The following is from the current edition of WalletHub. Dean Stansel, Research Associate Professor in the O'Neil Center for Global Markets and Freedom at SMU Cox School of Business, provided expertise for this story.
July 21, 2016
By Richie Bernardo
Like Rome, no great city can be built in a day. A solid foundation for an ideal metropolis often develops over decades, even centuries, and through strong economic leadership. But with an excess of borrowing and a shortage of sound financial planning, cities can fall too deep into debt, as demonstrated by the rare municipality bankruptcies in recent years . .
The real test of a city’s spending efficiency is how well it manages the challenges that are unique to its communities, which requires a concerted effort among all stakeholders, not just policymakers. For a deeper examination of the issues facing local governments and insightful advice for administrators and residents alike, we asked a panel of experts to weigh in. . .
What are the biggest issues facing city governments today?
Businesses and residents are more mobile than ever, so local governments must ensure that their tax and regulatory burdens, and the quality of their public services, are competitive, especially compared to neighboring areas. Cities with abnormally high tax and regulatory burdens and abnormally low quality public services will lose businesses and residents to other more competitive cities. The migration of people and capital out of states like New York and California and into states like Texas and Florida is a classic example of this phenomenon of people voting with their feet.
How have city finances fared through the recession and economic recovery?
Because local governments are particularly dependent upon property tax revenues to fund their expenditures, they were particularly hard hit during the recession. Housing prices in most markets have rebounded, but the recovery has been uneven.
What are some best practices for effectively and efficiently managing cities?
Keep the tax and regulatory burden relatively low and the quality of public services relatively high.
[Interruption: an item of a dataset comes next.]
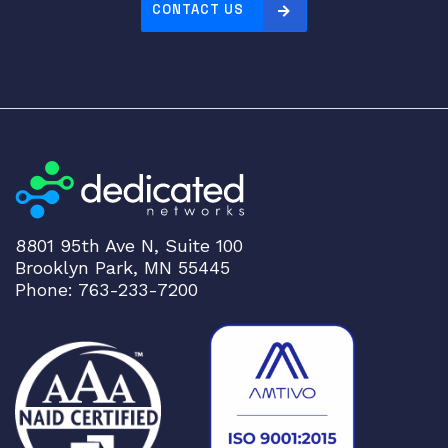
CONTACT US
8801 95th Ave N, Suite 100
Brooklyn Park, MN 55445
Phone: 763-233-7200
Focus only on providing public services that cannot be provided by private businesses.
What makes some cities better run than others?
They follow the best practices described above.
How can residents know whether their tax dollars are being used wisely by local authorities?
This is not easy, but the work of state-based think tanks (public policy research organizations like the Texas Public Policy Foundation and the Mackinac Center in Michigan) and local taxpayer groups can be helpful.